We can expect to see news about a number of forthcoming Knights Landing based supercomputers in a couple of weeks at the International Supercomputing Conference (ISC) in Germany (we will be on hand). And as it turns out, the HPC world is already a step ahead of these machines, with architectures based on the follow-on architecture from Intel, Knights Hill, which will appear on Argonne National Lab’s “Aurora” supercomputer—a system in which Intel is the prime contractor to build (a rare thing in the last decade in HPC). There are already some highly detailed systems hitting the floor soon featuring Knights Landing, including the lead-up to Aurora at Argonne, the 8-petaflop Theta machine. Another system we’ve written about extensively is the Cori machine at NERSC, which is currently in the process of its Knights Landing upgrade. It is hard to say if either of these supers will be outfitted with their new cards in time for the bi-annual listing of the Top 500 most powerful supercomputers (which takes place at ISC soon), but at the very least, it’s good to see some fresh machines gearing up to refresh the list.

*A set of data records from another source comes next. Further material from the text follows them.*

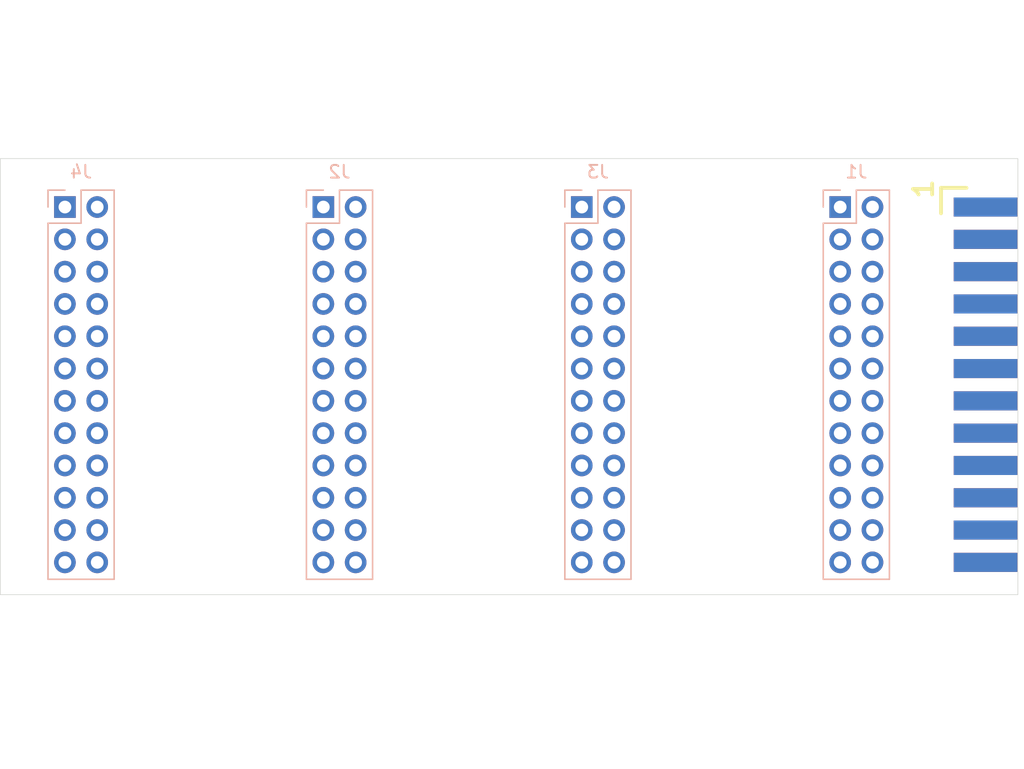
<source format=kicad_pcb>
(kicad_pcb
	(version 20241229)
	(generator "pcbnew")
	(generator_version "9.0")
	(general
		(thickness 1.6)
		(legacy_teardrops no)
	)
	(paper "A4")
	(layers
		(0 "F.Cu" signal)
		(2 "B.Cu" signal)
		(9 "F.Adhes" user "F.Adhesive")
		(11 "B.Adhes" user "B.Adhesive")
		(13 "F.Paste" user)
		(15 "B.Paste" user)
		(5 "F.SilkS" user "F.Silkscreen")
		(7 "B.SilkS" user "B.Silkscreen")
		(1 "F.Mask" user)
		(3 "B.Mask" user)
		(17 "Dwgs.User" user "User.Drawings")
		(19 "Cmts.User" user "User.Comments")
		(21 "Eco1.User" user "User.Eco1")
		(23 "Eco2.User" user "User.Eco2")
		(25 "Edge.Cuts" user)
		(27 "Margin" user)
		(31 "F.CrtYd" user "F.Courtyard")
		(29 "B.CrtYd" user "B.Courtyard")
		(35 "F.Fab" user)
		(33 "B.Fab" user)
		(39 "User.1" user)
		(41 "User.2" user)
		(43 "User.3" user)
		(45 "User.4" user)
	)
	(setup
		(pad_to_mask_clearance 0)
		(allow_soldermask_bridges_in_footprints no)
		(tenting front back)
		(grid_origin 63.5 55.88)
		(pcbplotparams
			(layerselection 0x00000000_00000000_55555555_5755f5ff)
			(plot_on_all_layers_selection 0x00000000_00000000_00000000_00000000)
			(disableapertmacros no)
			(usegerberextensions no)
			(usegerberattributes yes)
			(usegerberadvancedattributes yes)
			(creategerberjobfile yes)
			(dashed_line_dash_ratio 12.000000)
			(dashed_line_gap_ratio 3.000000)
			(svgprecision 4)
			(plotframeref no)
			(mode 1)
			(useauxorigin no)
			(hpglpennumber 1)
			(hpglpenspeed 20)
			(hpglpendiameter 15.000000)
			(pdf_front_fp_property_popups yes)
			(pdf_back_fp_property_popups yes)
			(pdf_metadata yes)
			(pdf_single_document no)
			(dxfpolygonmode yes)
			(dxfimperialunits yes)
			(dxfusepcbnewfont yes)
			(psnegative no)
			(psa4output no)
			(plot_black_and_white yes)
			(plotinvisibletext no)
			(sketchpadsonfab no)
			(plotpadnumbers no)
			(hidednponfab no)
			(sketchdnponfab yes)
			(crossoutdnponfab yes)
			(subtractmaskfromsilk no)
			(outputformat 1)
			(mirror no)
			(drillshape 1)
			(scaleselection 1)
			(outputdirectory "")
		)
	)
	(net 0 "")
	(net 1 "/SCL_0")
	(net 2 "/MOSI")
	(net 3 "/SDA_0")
	(net 4 "/GND")
	(net 5 "/CS3")
	(net 6 "/IO1")
	(net 7 "/SDA_1")
	(net 8 "/IO2")
	(net 9 "/SCL_1")
	(net 10 "/UART_RX")
	(net 11 "/BYPASS")
	(net 12 "/5V")
	(net 13 "/CS0")
	(net 14 "/CS1")
	(net 15 "/IO3")
	(net 16 "/MISO")
	(net 17 "/3V3")
	(net 18 "/UART_TX")
	(net 19 "/IO0")
	(net 20 "/CS2")
	(footprint "IcaroFootprints:Connector_Icaro_Edge_tarjeta" (layer "F.Cu") (at 135.89 69.87 90))
	(footprint "Connector_PinSocket_2.54mm:PinSocket_2x12_P2.54mm_Vertical" (layer "B.Cu") (at 124.46 55.88 180))
	(footprint "Connector_PinSocket_2.54mm:PinSocket_2x12_P2.54mm_Vertical" (layer "B.Cu") (at 63.5 55.88 180))
	(footprint "Connector_PinSocket_2.54mm:PinSocket_2x12_P2.54mm_Vertical" (layer "B.Cu") (at 104.14 55.88 180))
	(footprint "Connector_PinSocket_2.54mm:PinSocket_2x12_P2.54mm_Vertical" (layer "B.Cu") (at 83.82 55.88 180))
	(gr_rect
		(start 58.42 52.07)
		(end 138.43 86.36)
		(stroke
			(width 0.05)
			(type default)
		)
		(fill no)
		(layer "Edge.Cuts")
		(uuid "e10702da-56f3-4094-92a1-e4c72b8ac384")
	)
	(gr_rect
		(start 115.73 39.85)
		(end 135.73 99.85)
		(stroke
			(width 0.5)
			(type solid)
		)
		(fill no)
		(layer "B.Fab")
		(uuid "4a0834d5-1925-42b5-a775-07e60deef3df")
	)
	(embedded_fonts no)
)

</source>
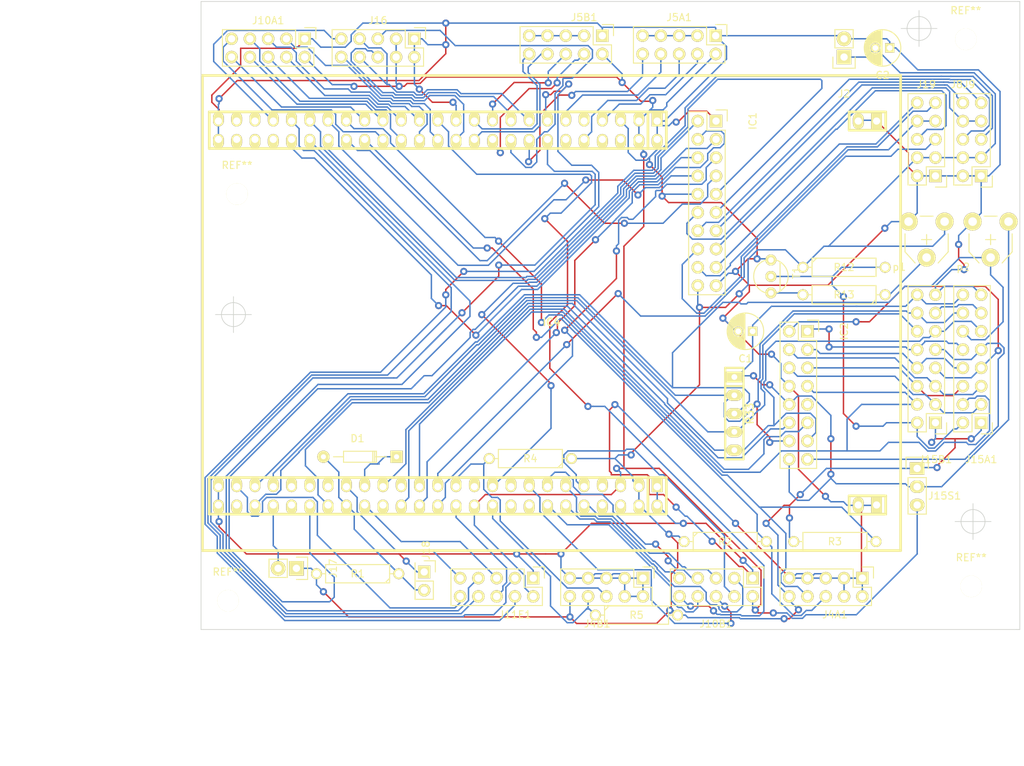
<source format=kicad_pcb>
(kicad_pcb
	(version 20240108)
	(generator "pcbnew")
	(generator_version "8.0")
	(general
		(thickness 1.6)
		(legacy_teardrops no)
	)
	(paper "A4")
	(layers
		(0 "F.Cu" signal)
		(31 "B.Cu" signal)
		(33 "F.Adhes" user "F.Adhesive")
		(35 "F.Paste" user)
		(37 "F.SilkS" user "F.Silkscreen")
		(39 "F.Mask" user)
		(40 "Dwgs.User" user "User.Drawings")
		(41 "Cmts.User" user "User.Comments")
		(42 "Eco1.User" user "User.Eco1")
		(43 "Eco2.User" user "User.Eco2")
		(44 "Edge.Cuts" user)
		(45 "Margin" user)
		(47 "F.CrtYd" user "F.Courtyard")
		(49 "F.Fab" user)
	)
	(setup
		(pad_to_mask_clearance 0)
		(allow_soldermask_bridges_in_footprints no)
		(pcbplotparams
			(layerselection 0x0001020_80000001)
			(plot_on_all_layers_selection 0x0000000_00000000)
			(disableapertmacros no)
			(usegerberextensions no)
			(usegerberattributes yes)
			(usegerberadvancedattributes yes)
			(creategerberjobfile yes)
			(dashed_line_dash_ratio 12.000000)
			(dashed_line_gap_ratio 3.000000)
			(svgprecision 4)
			(plotframeref no)
			(viasonmask no)
			(mode 1)
			(useauxorigin no)
			(hpglpennumber 1)
			(hpglpenspeed 20)
			(hpglpendiameter 15.000000)
			(pdf_front_fp_property_popups yes)
			(pdf_back_fp_property_popups yes)
			(dxfpolygonmode yes)
			(dxfimperialunits yes)
			(dxfusepcbnewfont yes)
			(psnegative no)
			(psa4output no)
			(plotreference yes)
			(plotvalue yes)
			(plotfptext yes)
			(plotinvisibletext no)
			(sketchpadsonfab no)
			(subtractmaskfromsilk no)
			(outputformat 1)
			(mirror no)
			(drillshape 0)
			(scaleselection 1)
			(outputdirectory "gerber/3/")
		)
	)
	(net 0 "")
	(net 1 "Net-(C1-Pad1)")
	(net 2 "GND")
	(net 3 "+5V")
	(net 4 "/PD0")
	(net 5 "/PD1")
	(net 6 "/PB8")
	(net 7 "/PA15")
	(net 8 "/PB3")
	(net 9 "/PB5")
	(net 10 "/PD10")
	(net 11 "/PB12")
	(net 12 "/PB13")
	(net 13 "/PB15")
	(net 14 "Net-(IC1-Pad11)")
	(net 15 "Net-(IC1-Pad12)")
	(net 16 "Net-(IC1-Pad13)")
	(net 17 "Net-(IC1-Pad14)")
	(net 18 "Net-(IC1-Pad15)")
	(net 19 "Net-(IC1-Pad16)")
	(net 20 "Net-(IC1-Pad17)")
	(net 21 "Net-(IC1-Pad18)")
	(net 22 "Net-(IC2-Pad1)")
	(net 23 "Net-(IC2-Pad2)")
	(net 24 "Net-(IC2-Pad3)")
	(net 25 "Net-(IC2-Pad4)")
	(net 26 "Net-(IC2-Pad5)")
	(net 27 "Net-(IC2-Pad6)")
	(net 28 "/PD7")
	(net 29 "Net-(IC2-Pad9)")
	(net 30 "/PD6")
	(net 31 "/PD3")
	(net 32 "/PC11")
	(net 33 "/PA8")
	(net 34 "Net-(IC2-Pad15)")
	(net 35 "/PB10")
	(net 36 "/PB11")
	(net 37 "/PB6")
	(net 38 "/PB9")
	(net 39 "+3V3")
	(net 40 "Net-(J5A1-Pad3)")
	(net 41 "/PC1")
	(net 42 "/PC2")
	(net 43 "/PA1")
	(net 44 "/PA4")
	(net 45 "Net-(J5B1-Pad3)")
	(net 46 "/PC4")
	(net 47 "/PC5")
	(net 48 "/PB0")
	(net 49 "/PB1")
	(net 50 "/PB14")
	(net 51 "/PE8")
	(net 52 "/PE9")
	(net 53 "/PE10")
	(net 54 "/PE11")
	(net 55 "/PE12")
	(net 56 "/PE13")
	(net 57 "/PE14")
	(net 58 "/PE15")
	(net 59 "/PC13")
	(net 60 "/PC14")
	(net 61 "/PC15")
	(net 62 "/PE2")
	(net 63 "/PE4")
	(net 64 "/PE5")
	(net 65 "/PE6")
	(net 66 "/PE7")
	(net 67 "/PD9")
	(net 68 "/PA3")
	(net 69 "/PD2")
	(net 70 "/PB7")
	(net 71 "/PD8")
	(net 72 "/PA2")
	(net 73 "/PC12")
	(net 74 "/PC6")
	(net 75 "Net-(J15A1-Pad2)")
	(net 76 "/PC8")
	(net 77 "Net-(J15A1-Pad13)")
	(net 78 "/PC9")
	(net 79 "/PA6")
	(net 80 "/PA7")
	(net 81 "/PA5")
	(net 82 "/PD11")
	(net 83 "/PB2")
	(net 84 "/PA9")
	(net 85 "/PB4")
	(net 86 "Net-(R13-Pad1)")
	(net 87 "Net-(R13-Pad2)")
	(net 88 "Net-(IC4-Pad59)")
	(net 89 "Net-(IC4-Pad61)")
	(net 90 "Net-(IC4-Pad63)")
	(net 91 "Net-(IC4-Pad71)")
	(net 92 "Net-(IC4-Pad79)")
	(net 93 "Net-(IC4-Pad83)")
	(net 94 "Net-(IC4-Pad93)")
	(net 95 "Net-(IC4-Pad96)")
	(net 96 "Net-(IC4-Pad94)")
	(net 97 "Net-(IC4-Pad86)")
	(net 98 "Net-(IC4-Pad84)")
	(net 99 "Net-(IC4-Pad70)")
	(net 100 "Net-(IC4-Pad60)")
	(net 101 "Net-(IC4-Pad54)")
	(net 102 "Net-(IC4-Pad48)")
	(net 103 "Net-(IC4-Pad46)")
	(net 104 "Net-(IC4-Pad44)")
	(net 105 "Net-(IC4-Pad12)")
	(net 106 "Net-(IC4-Pad8)")
	(net 107 "Net-(IC4-Pad6)")
	(net 108 "Net-(IC4-Pad9)")
	(net 109 "Net-(IC4-Pad45)")
	(net 110 "Net-(IC4-Pad47)")
	(footprint "Capacitors_ThroughHole:C_Radial_D5_L11_P2" (layer "F.Cu") (at 182.88 83.82 180))
	(footprint "Capacitors_ThroughHole:C_Radial_D5_L11_P2" (layer "F.Cu") (at 201.93 44.45 180))
	(footprint "Diodes_ThroughHole:Diode_DO-35_SOD27_Horizontal_RM10" (layer "F.Cu") (at 133.41052 101.24746 180))
	(footprint "Socket_Strips:Socket_Strip_Straight_2x10" (layer "F.Cu") (at 177.8 54.61 -90))
	(footprint "Socket_Strips:Socket_Strip_Straight_2x08" (layer "F.Cu") (at 190.5 83.82 -90))
	(footprint "Pin_Headers:Pin_Header_Straight_1x02" (layer "F.Cu") (at 195.58 45.72 180))
	(footprint "Pin_Headers:Pin_Header_Straight_2x05" (layer "F.Cu") (at 198.12 118.11 -90))
	(footprint "Pin_Headers:Pin_Header_Straight_2x05" (layer "F.Cu") (at 167.64 118.11 -90))
	(footprint "Pin_Headers:Pin_Header_Straight_2x05" (layer "F.Cu") (at 177.75 42.75 -90))
	(footprint "Pin_Headers:Pin_Header_Straight_2x05" (layer "F.Cu") (at 162 42.75 -90))
	(footprint "Pin_Headers:Pin_Header_Straight_2x05" (layer "F.Cu") (at 214.63 62.23 180))
	(footprint "Pin_Headers:Pin_Header_Straight_2x05" (layer "F.Cu") (at 120.65 43.18 -90))
	(footprint "Pin_Headers:Pin_Header_Straight_2x05" (layer "F.Cu") (at 182.88 118.11 -90))
	(footprint "Pin_Headers:Pin_Header_Straight_2x05" (layer "F.Cu") (at 152.4 118.11 -90))
	(footprint "Pin_Headers:Pin_Header_Straight_2x08" (layer "F.Cu") (at 214.63 96.52 180))
	(footprint "Pin_Headers:Pin_Header_Straight_2x08" (layer "F.Cu") (at 208.28 96.52 180))
	(footprint "Pin_Headers:Pin_Header_Straight_1x03" (layer "F.Cu") (at 205.74 102.87))
	(footprint "Pin_Headers:Pin_Header_Straight_2x05" (layer "F.Cu") (at 135.89 43.18 -90))
	(footprint "Pin_Headers:Pin_Header_Straight_1x02" (layer "F.Cu") (at 119.5 116.75 -90))
	(footprint "Pin_Headers:Pin_Header_Straight_2x01" (layer "F.Cu") (at 137.25 117.25 -90))
	(footprint "Pin_Headers:Pin_Header_Straight_2x05" (layer "F.Cu") (at 208.28 62.23 180))
	(footprint "Potentiometers:Potentiometer_VishaySpectrol-Econtrim-Type36T" (layer "F.Cu") (at 209.55 68.58 180))
	(footprint "Potentiometers:Potentiometer_VishaySpectrol-Econtrim-Type36T" (layer "F.Cu") (at 218.44 68.58 180))
	(footprint "Discret:R4-5" (layer "F.Cu") (at 128 117.5 180))
	(footprint "Discret:R4-5" (layer "F.Cu") (at 179.07 113.03))
	(footprint "Discret:R4-5" (layer "F.Cu") (at 194.31 113.03 180))
	(footprint "Discret:R4-5" (layer "F.Cu") (at 152 101.5 180))
	(footprint "Discret:R4-5" (layer "F.Cu") (at 166.75 123.25))
	(footprint "Discret:R4-5" (layer "F.Cu") (at 195.58 74.93))
	(footprint "Discret:R4-5" (layer "F.Cu") (at 195.58 78.74 180))
	(footprint "w_pth_resistors:r-sil_5" (layer "F.Cu") (at 180.34 95.25 -90))
	(footprint "empreinte ksir:bc337" (layer "F.Cu") (at 185.42 76.2 90))
	(footprint "w_conn_misc:stm32f4_discovery_header" (layer "F.Cu") (at 154.94 81.28))
	(footprint "Mounting_Holes:MountingHole_3mm" (layer "F.Cu") (at 213.25 119.25))
	(footprint "Mounting_Holes:MountingHole_3mm" (layer "F.Cu") (at 110 121.25))
	(footprint "Mounting_Holes:MountingHole_3mm" (layer "F.Cu") (at 212.5 43.25))
	(footprint "Mounting_Holes:MountingHole_3mm"
		(layer "F.Cu")
		(uuid "00000000-0000-0000-0000-00005787d8c1")
		(at 111.25 64.75)
		(descr "Mounting Hole 3mm, no annular")
		(tags "mounting hole 3mm no annular")
		(property "Reference" "REF**"
			(at 0 -4 0)
			(layer "F.SilkS")
			(uuid "c69b3840-fdd2-4191-9565-c671326694b7")
			(effects
				(font
					(size 1 1)
					(thickness 0.15)
				)
			)
		)
		(property "Value" "MountingHole_3mm"
			(at 0 4 0)
			(layer "F.Fab")
			(uuid "a948f8dd-624f-46a4-a085-3dfdde0bcb2a")
			(effects
				(font
					(size 1 1)
					(thickness 0.15)
				)
			)
		)
		(property "Footprint" "Mounting_Holes:MountingHole_3mm"
			(at 0 0 0)
			(unlocked yes)
			(layer "F.Fab")
			(hide 
... [264831 chars truncated]
</source>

On that note, Stanzione mentioned that although TACC loves their big iron stories, the real direction at the center is moving a bit farther away from the monolithic HPC approach. The NSF and XSEDE projects are diverse, which means the center needs to continue investment in tooling and software and more frequently, interfaces and portals for scientific computing users. TACC is already home to massive visualization, OpenStack cloud, and other systems to support such needs and that’s where a great deal of focus and investment will be in coming years. He says that TACC now has as many web developers to create these portals and tools as they do HPC administrators.
Across all of its systems, TACC employs 135 full-timers, roughly 70 of which are PhD level scientists and engineers. They support 12 megawatts of datacenter capacity across 3 datacenters and have their own chilling plant to support the computational facilities, which pumps around 180,000 gallons per hour to keep everything cool. Overall, Stanzione says they push about a billion compute hours per year across their many thousands of users with 5 billion user files, 50-60 petabytes of data, and 15 supercomputers, storage systems, machine learning systems, cloud and visualization clusters.
As one might imagine given the hometown advantage (both Dell and TACC are in Austin), the center tends to go with Dell machines, as seen in the slide above. Although the Stampede upgrade was put to competitive bid, TACC officials say Dell won on price and support.